• **Source document**:
┌────────
Isolation and Belonging in “Two-Spirit”

For Mónica Taboada-Tapia, making a documentary about the struggles of a transgender woman living in a small, remote community became a source of unexpected connection.

“Two-Spirit” explores the intersection of transphobia with problems like sexism and poverty in an Indigenous community in Colombia.

While scanning social media one day, the Colombian filmmaker Mónica Taboada-Tapia happened upon a video interview of a woman named Georgina. “I listened to her, and I was crying,” Taboada-Tapia remembers now. Georgina is transgender, and a member of the Indigenous Wayuu community. In the interview, she was describing a violent attack that she survived in her rural village in La Guajira, in northern Colombia—the state that Taboada-Tapia’s maternal family was from. She felt an uncanny connection. “That night, I dreamt of her,” Taboada-Tapia said. Soon afterward, the two met. “She was so kind, so tender. I was, like, ‘Oh, my gosh, this person is beautiful.’ ”
└────────
• **Record extracts**:
┌────────
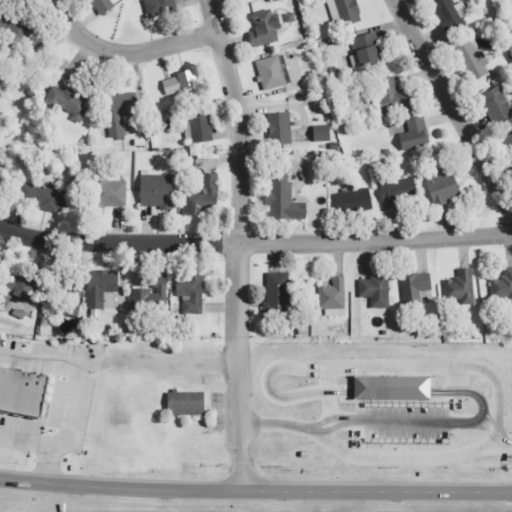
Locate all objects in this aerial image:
building: (100, 5)
building: (101, 6)
building: (157, 7)
building: (158, 7)
building: (341, 12)
building: (449, 14)
building: (447, 15)
building: (14, 26)
building: (262, 28)
building: (262, 28)
building: (1, 29)
road: (126, 47)
building: (361, 49)
building: (363, 50)
building: (471, 61)
building: (271, 71)
building: (269, 73)
building: (178, 82)
building: (178, 83)
building: (393, 94)
building: (389, 96)
building: (64, 101)
building: (68, 102)
building: (495, 102)
building: (495, 104)
building: (117, 111)
building: (117, 112)
road: (449, 118)
building: (198, 127)
building: (276, 127)
building: (277, 127)
building: (199, 128)
building: (319, 133)
building: (413, 135)
building: (508, 142)
building: (508, 143)
building: (440, 184)
building: (441, 186)
building: (153, 191)
building: (154, 191)
building: (395, 191)
building: (108, 192)
building: (110, 192)
building: (394, 193)
building: (42, 197)
building: (200, 197)
building: (201, 197)
building: (40, 198)
building: (279, 198)
building: (281, 198)
building: (351, 200)
building: (351, 202)
road: (239, 243)
road: (253, 243)
building: (501, 286)
building: (502, 286)
building: (20, 287)
building: (97, 287)
building: (98, 287)
building: (457, 287)
building: (14, 288)
building: (412, 288)
building: (414, 288)
building: (459, 288)
building: (372, 290)
building: (373, 291)
building: (187, 292)
building: (150, 293)
building: (189, 295)
building: (273, 295)
building: (274, 295)
building: (148, 297)
building: (332, 298)
building: (328, 299)
road: (48, 361)
road: (169, 364)
road: (363, 367)
building: (388, 388)
building: (389, 388)
building: (20, 390)
road: (389, 390)
building: (20, 391)
building: (184, 403)
building: (185, 403)
road: (431, 423)
road: (488, 426)
road: (67, 436)
road: (373, 458)
road: (50, 463)
road: (255, 491)
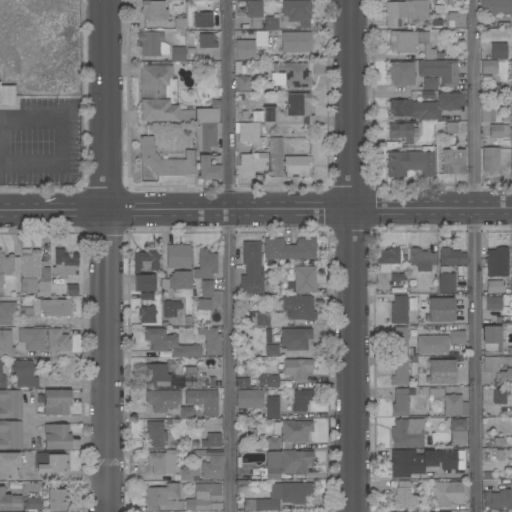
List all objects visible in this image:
building: (446, 2)
building: (495, 7)
building: (496, 7)
building: (252, 8)
building: (152, 10)
building: (153, 10)
building: (403, 11)
building: (249, 12)
building: (295, 12)
building: (296, 12)
building: (404, 12)
building: (202, 19)
building: (202, 20)
building: (454, 20)
building: (455, 20)
building: (269, 22)
building: (510, 22)
building: (511, 22)
building: (179, 23)
building: (270, 23)
building: (436, 23)
building: (408, 40)
building: (206, 41)
building: (294, 41)
building: (406, 41)
building: (295, 42)
building: (149, 43)
building: (153, 43)
building: (243, 49)
building: (244, 49)
building: (497, 50)
building: (498, 51)
building: (177, 53)
building: (178, 54)
building: (432, 54)
building: (487, 66)
building: (237, 68)
building: (488, 70)
building: (439, 71)
building: (510, 72)
building: (510, 72)
building: (400, 73)
building: (401, 73)
building: (437, 73)
building: (289, 75)
building: (290, 75)
building: (242, 83)
building: (243, 83)
building: (429, 84)
building: (497, 86)
building: (157, 92)
building: (156, 94)
building: (426, 95)
building: (7, 96)
building: (240, 97)
building: (297, 104)
road: (474, 104)
building: (424, 106)
building: (426, 106)
building: (299, 107)
building: (511, 109)
building: (263, 114)
building: (487, 114)
building: (244, 115)
building: (485, 117)
building: (504, 118)
building: (255, 125)
building: (206, 126)
building: (206, 127)
building: (446, 127)
building: (447, 127)
building: (498, 130)
building: (402, 131)
building: (498, 131)
building: (247, 132)
building: (402, 132)
road: (60, 141)
building: (274, 156)
building: (274, 157)
building: (213, 159)
building: (489, 159)
building: (164, 160)
building: (490, 160)
building: (452, 161)
building: (453, 162)
building: (409, 163)
building: (409, 164)
building: (250, 165)
building: (510, 165)
building: (250, 166)
building: (296, 166)
building: (296, 166)
building: (208, 167)
building: (206, 169)
road: (432, 209)
road: (175, 211)
building: (289, 249)
building: (289, 249)
building: (402, 251)
road: (229, 255)
road: (106, 256)
building: (178, 256)
road: (352, 256)
building: (387, 256)
building: (177, 257)
building: (451, 257)
building: (451, 257)
building: (144, 259)
building: (387, 259)
building: (420, 259)
building: (420, 259)
building: (145, 260)
building: (495, 261)
building: (29, 262)
building: (496, 262)
building: (64, 263)
building: (64, 264)
building: (204, 265)
building: (205, 265)
building: (8, 267)
building: (8, 267)
building: (250, 268)
building: (251, 269)
building: (36, 271)
building: (398, 277)
building: (445, 278)
building: (303, 279)
building: (178, 280)
building: (177, 281)
building: (300, 281)
building: (445, 281)
building: (143, 283)
building: (143, 283)
building: (511, 285)
building: (493, 286)
building: (494, 287)
building: (205, 288)
building: (206, 288)
building: (71, 289)
building: (270, 290)
building: (507, 291)
building: (145, 296)
building: (146, 296)
building: (208, 302)
building: (492, 303)
building: (493, 303)
building: (202, 304)
building: (49, 306)
building: (297, 307)
building: (169, 308)
building: (296, 308)
building: (170, 309)
building: (398, 309)
building: (44, 310)
building: (398, 310)
building: (439, 310)
building: (440, 311)
building: (6, 313)
building: (7, 313)
building: (146, 314)
building: (147, 315)
building: (258, 319)
building: (507, 319)
building: (187, 321)
building: (490, 334)
building: (455, 337)
building: (456, 337)
building: (31, 338)
building: (294, 338)
building: (31, 339)
building: (294, 339)
building: (56, 340)
building: (209, 340)
building: (210, 340)
building: (398, 340)
building: (400, 340)
building: (491, 340)
building: (56, 341)
building: (6, 343)
building: (169, 343)
building: (430, 343)
building: (169, 344)
building: (431, 344)
building: (271, 350)
building: (271, 351)
building: (509, 351)
road: (64, 354)
road: (475, 360)
building: (459, 362)
building: (494, 363)
building: (296, 368)
building: (297, 369)
building: (1, 371)
building: (399, 371)
building: (399, 371)
building: (439, 371)
building: (440, 372)
building: (24, 374)
building: (24, 374)
building: (155, 374)
building: (157, 375)
building: (1, 377)
building: (188, 377)
building: (189, 377)
building: (504, 377)
building: (504, 378)
building: (267, 380)
building: (211, 381)
building: (268, 381)
building: (177, 382)
building: (202, 382)
building: (242, 382)
building: (498, 396)
building: (498, 396)
building: (248, 398)
building: (248, 399)
building: (162, 400)
building: (202, 400)
building: (300, 400)
building: (300, 400)
building: (203, 401)
building: (55, 402)
building: (56, 402)
building: (399, 402)
building: (400, 402)
building: (450, 402)
building: (10, 403)
building: (166, 404)
building: (10, 405)
building: (453, 405)
building: (271, 407)
building: (271, 407)
building: (189, 412)
road: (68, 419)
building: (455, 430)
building: (294, 431)
building: (456, 431)
building: (294, 432)
building: (406, 432)
building: (407, 433)
building: (10, 434)
building: (153, 434)
building: (10, 435)
building: (154, 435)
building: (55, 437)
building: (56, 437)
building: (210, 440)
building: (211, 440)
building: (497, 441)
building: (272, 442)
building: (272, 443)
building: (443, 459)
building: (443, 459)
building: (160, 462)
building: (285, 462)
building: (401, 462)
building: (160, 463)
building: (287, 463)
building: (402, 463)
building: (8, 465)
building: (9, 465)
building: (52, 465)
building: (53, 466)
building: (212, 466)
building: (211, 467)
building: (188, 473)
building: (250, 473)
building: (188, 474)
building: (486, 474)
building: (15, 485)
building: (290, 492)
building: (446, 494)
building: (447, 494)
building: (403, 495)
building: (160, 496)
building: (160, 496)
building: (202, 496)
building: (403, 496)
building: (202, 497)
building: (278, 497)
building: (57, 499)
building: (57, 499)
building: (496, 499)
building: (497, 499)
building: (9, 501)
building: (9, 501)
building: (32, 502)
building: (33, 503)
building: (260, 505)
building: (509, 506)
building: (405, 511)
building: (502, 511)
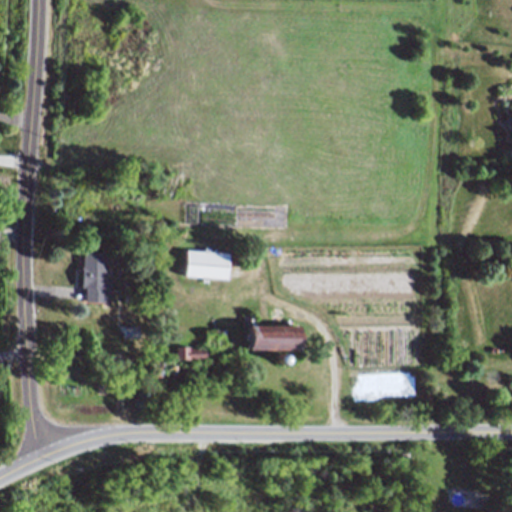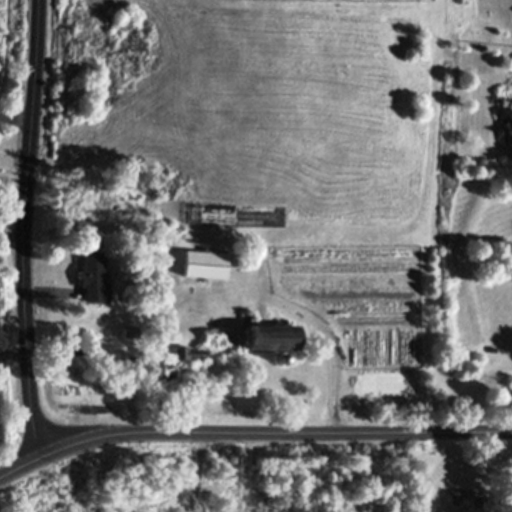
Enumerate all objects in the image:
building: (511, 118)
road: (15, 159)
road: (26, 229)
road: (424, 233)
park: (444, 237)
building: (195, 266)
building: (196, 272)
building: (94, 278)
building: (92, 279)
building: (156, 287)
building: (128, 296)
building: (129, 332)
building: (265, 337)
building: (213, 338)
building: (273, 341)
building: (188, 353)
building: (162, 366)
building: (163, 368)
road: (281, 433)
road: (26, 466)
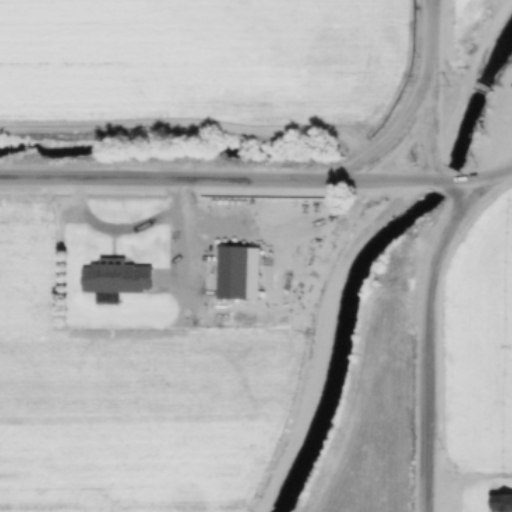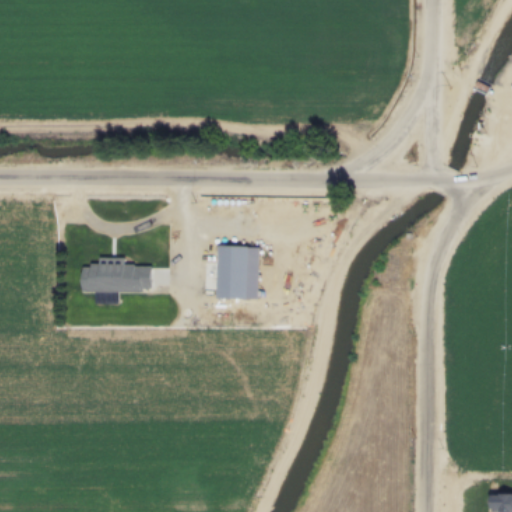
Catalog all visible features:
road: (467, 48)
road: (433, 92)
road: (491, 179)
road: (217, 184)
road: (452, 184)
road: (129, 230)
building: (236, 270)
building: (114, 275)
road: (324, 337)
road: (434, 345)
building: (500, 502)
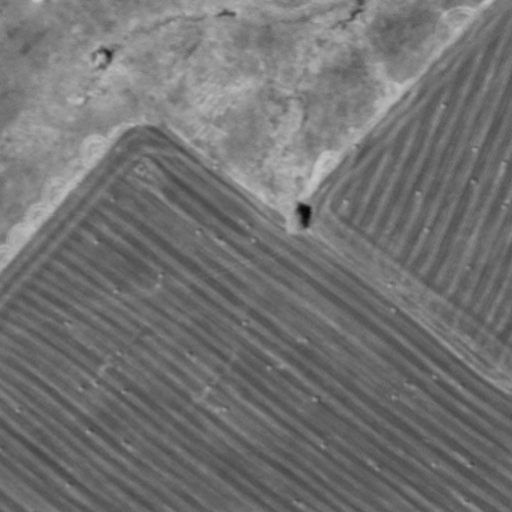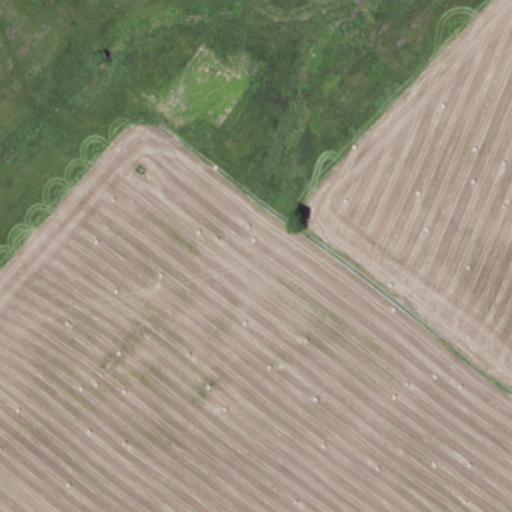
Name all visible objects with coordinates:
road: (324, 250)
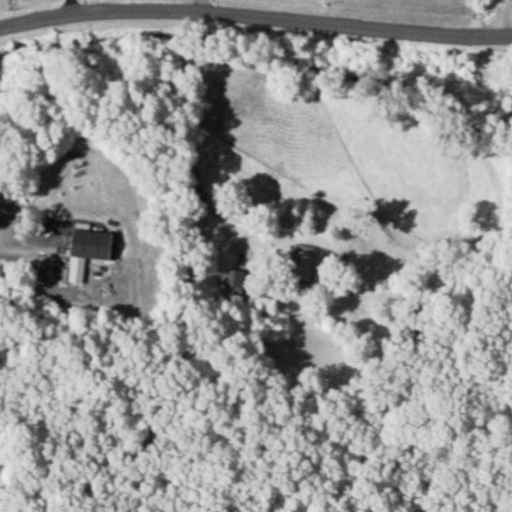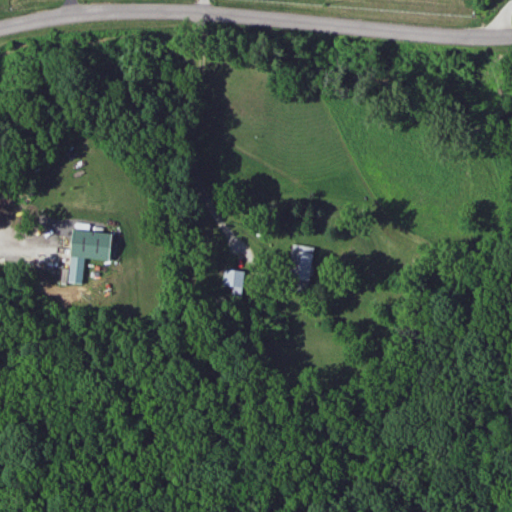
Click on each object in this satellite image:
road: (70, 7)
road: (202, 7)
road: (498, 18)
road: (255, 19)
road: (201, 20)
road: (201, 36)
road: (189, 156)
building: (85, 250)
building: (299, 261)
building: (232, 280)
└────────
• **Exercise goal**:
Transcribe the article on the documentary “Two-Spirit” word for word, from its title through its final sentence.

• **Response to this exercise**:
Isolation and Belonging in “Two-Spirit”

For Mónica Taboada-Tapia, making a documentary about the struggles of a transgender woman living in a small, remote community became a source of unexpected connection.

“Two-Spirit” explores the intersection of transphobia with problems like sexism and poverty in an Indigenous community in Colombia.

While scanning social media one day, the Colombian filmmaker Mónica Taboada-Tapia happened upon a video interview of a woman named Georgina. “I listened to her, and I was crying,” Taboada-Tapia remembers now. Georgina is transgender, and a member of the Indigenous Wayuu community. In the interview, she was describing a violent attack that she survived in her rural village in La Guajira, in northern Colombia—the state that Taboada-Tapia’s maternal family was from. She felt an uncanny connection. “That night, I dreamt of her,” Taboada-Tapia said. Soon afterward, the two met. “She was so kind, so tender. I was, like, ‘Oh, my gosh, this person is beautiful.’ ”